I actually saw Blade Runner 2049 at one of a chain of chaebol-owned movie theaters myself. At that same multiplex, conveniently located right across the street from my apartment building, I’d previously seen Oshii Mamoru’s acclaimed animated cyberpunk film Ghost in the Shell. The original Blade Runner had taken Los Angeles and Japanified it, bringing in as much the boisterous, freewheeling urban Japan of centuries past as the outwardly straight-laced technopolis of 1980s Tokyo. Ghost in the Shell cast as its near-future Japanese setting of “New Port City” an apparently little-altered Hong Kong; the tour-de-force montage in the middle of the movie constitutes a master class in not just how to make a place come realistically alive in animation, but to unify setting, theme, form, and substance at a stroke. (...)

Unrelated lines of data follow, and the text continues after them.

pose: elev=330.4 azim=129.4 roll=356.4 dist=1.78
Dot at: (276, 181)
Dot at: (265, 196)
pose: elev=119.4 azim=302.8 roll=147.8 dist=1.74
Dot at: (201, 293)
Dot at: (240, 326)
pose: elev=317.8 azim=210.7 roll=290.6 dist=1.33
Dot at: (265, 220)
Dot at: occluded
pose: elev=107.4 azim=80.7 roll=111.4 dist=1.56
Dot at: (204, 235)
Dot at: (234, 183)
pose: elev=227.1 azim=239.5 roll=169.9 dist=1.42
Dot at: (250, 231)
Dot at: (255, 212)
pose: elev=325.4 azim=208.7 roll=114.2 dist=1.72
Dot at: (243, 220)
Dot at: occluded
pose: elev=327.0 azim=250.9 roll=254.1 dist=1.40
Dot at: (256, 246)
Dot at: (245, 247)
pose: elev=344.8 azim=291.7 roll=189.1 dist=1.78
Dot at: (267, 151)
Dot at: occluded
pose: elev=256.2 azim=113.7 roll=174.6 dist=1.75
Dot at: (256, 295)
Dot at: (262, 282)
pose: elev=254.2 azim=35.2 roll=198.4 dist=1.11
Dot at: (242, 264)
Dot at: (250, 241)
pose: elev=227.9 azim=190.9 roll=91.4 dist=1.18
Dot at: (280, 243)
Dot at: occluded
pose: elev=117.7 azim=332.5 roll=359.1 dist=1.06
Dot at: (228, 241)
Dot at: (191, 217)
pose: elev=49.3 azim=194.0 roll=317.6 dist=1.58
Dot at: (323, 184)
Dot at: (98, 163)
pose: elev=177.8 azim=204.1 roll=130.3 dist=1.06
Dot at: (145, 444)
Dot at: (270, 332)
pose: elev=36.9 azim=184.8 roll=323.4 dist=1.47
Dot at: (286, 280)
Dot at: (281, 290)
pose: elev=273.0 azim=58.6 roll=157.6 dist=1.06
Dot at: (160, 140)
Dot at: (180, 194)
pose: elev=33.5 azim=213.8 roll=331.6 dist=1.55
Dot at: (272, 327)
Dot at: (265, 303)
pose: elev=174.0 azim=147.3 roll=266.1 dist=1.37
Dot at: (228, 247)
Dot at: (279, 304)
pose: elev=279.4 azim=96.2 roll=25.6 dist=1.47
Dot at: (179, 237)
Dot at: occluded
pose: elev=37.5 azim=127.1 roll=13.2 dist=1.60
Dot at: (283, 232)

As they and other similarly inclined foreign photographers know, cyberpunk does not live by skyscrapers and outdoor video screens alone. If it did, any of the new metropolises erected whole across China over the past few weeks would offer a superior setting. While Seoul does have one foot in the future, from the Western perspective, the other foot kept firmly in the past makes it a potentially great cyberpunk city. Or to use a different metaphor, one I’ve come across from time to time in Korean books about Korean society, this country runs simultaneously on two “clocks,” one of them pushed so aggressively to the present that it runs perpetually fast, and another that has barely moved for decades or even centuries. Korea, like cyberpunk itself, everywhere mixes the futuristic with the things and ways of the past.